In GOLDBERG VARIATIONS, New York Times bestselling author Susan Isaacs writes about how family and business relationships can become intertwined. An aging matriarch is beginning to worry about who will pick up where she leaves off. Years before, when her husband did not resist the Mafia’s demands on his trucking company, Gloria took their two sons and left him. With the two trucks she got from her husband’s company, Gloria started her own business in New Mexico: Glory Inc.
"Susan Isaacs has written a story that at its heart is about Teshuva (reconciliation). When the differences of experience, money, relationships and expectations reverberate through the generations, it is through the differing points of view, from old to young, that all is revealed."
Glory Inc. brings beauty products and services to women in small towns throughout the Southwest and Western United States. Because of Gloria’s business savvy and experience as a model, her company has become well-respected and profitable. Gloria understands that most women don’t know how to do right by themselves when it comes to their looks, and she is determined to show them the way. And she does. Women book appointments sometimes years ahead for the makeover experience that Glory Inc. has developed and nurtured so well.
When Keith Thompson leaves her company --- and their friendship --- after 17 years, Gloria no longer has an heir apparent. She must begin again and train someone new to take over. She decides to invite her three adult grandchildren from New York to come out to Santa Fe and visit at her expense, in the hopes that she can find a successor for her company among them.

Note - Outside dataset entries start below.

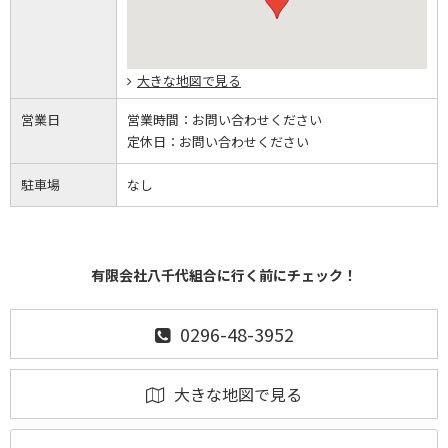
大きな地図で見る
営業日
営業時間：
お問い合わせください
定休日：
お問い合わせください
駐車場
なし
有限会社八千代組合に行く前にチェック！
0296-48-3952
大きな地図で見る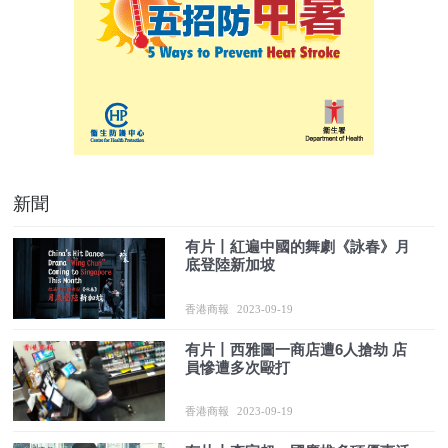
新聞
有片丨紅遍中國的舞劇《詠春》月
底登陸新加坡
香港商報
2023-09-19
有片丨西雅圖一商店遭6人搶劫 店
員慘遭多次毆打
香港商報
2023-09-19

There is Rachel, the spirited legal aid and daughter of Gloria’s now-deceased favorite son, Travis. And then there are the children of Gloria’s other son: Matt, the charming PR man, and Daisy, a Paramount Studio mogul. These relationships are all strained; Gloria has not been judicious with her family.

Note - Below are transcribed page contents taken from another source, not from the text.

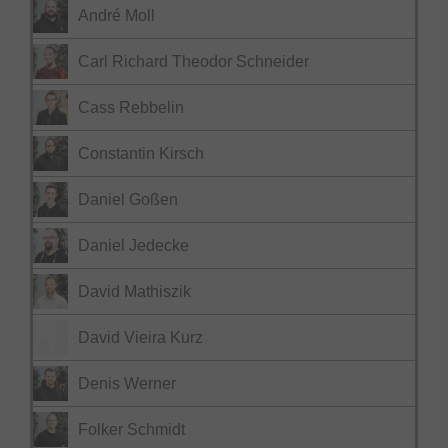
André Moll
Carl Richard Theodor Schneider
Cass Rebbelin
Constantin Kirsch
Daniel Goßen
Daniel Jedecke
David Mathiszik
David Vieira Kurz
Denis Werner
Folker Schmidt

The story is told through alternating points of view, chapter by chapter. The reader meets Gloria and each of her grandchildren through their own and each other’s eyes. Everyone has something to say about life, love and family history as they all meet up in New Mexico for the weekend. Each of the grandchildren has time with Gloria, and they all visit her corporate headquarters to meet the staff. The two young women get to experience a makeover firsthand, and Gloria approves of their new looks. Matt meets with the public relations department and has a meeting of the minds. There are possible opportunities for all of her grandchildren, but as far as Gloria is concerned, only one can have the top job. Will any of them take her up on her offer?
As a near-80-year-old woman attempts the necessary steps to enter into the lives of her grandchildren, the question becomes: Will this family meeting that is full of recriminations and anger become the turning point that Gloria needs to find the solution for her company and her legacy? Only time will tell.
Susan Isaacs has written a story that at its heart is about Teshuva (reconciliation). When the differences of experience, money, relationships and expectations reverberate through the generations, it is through the differing points of view, from old to young, that all is revealed.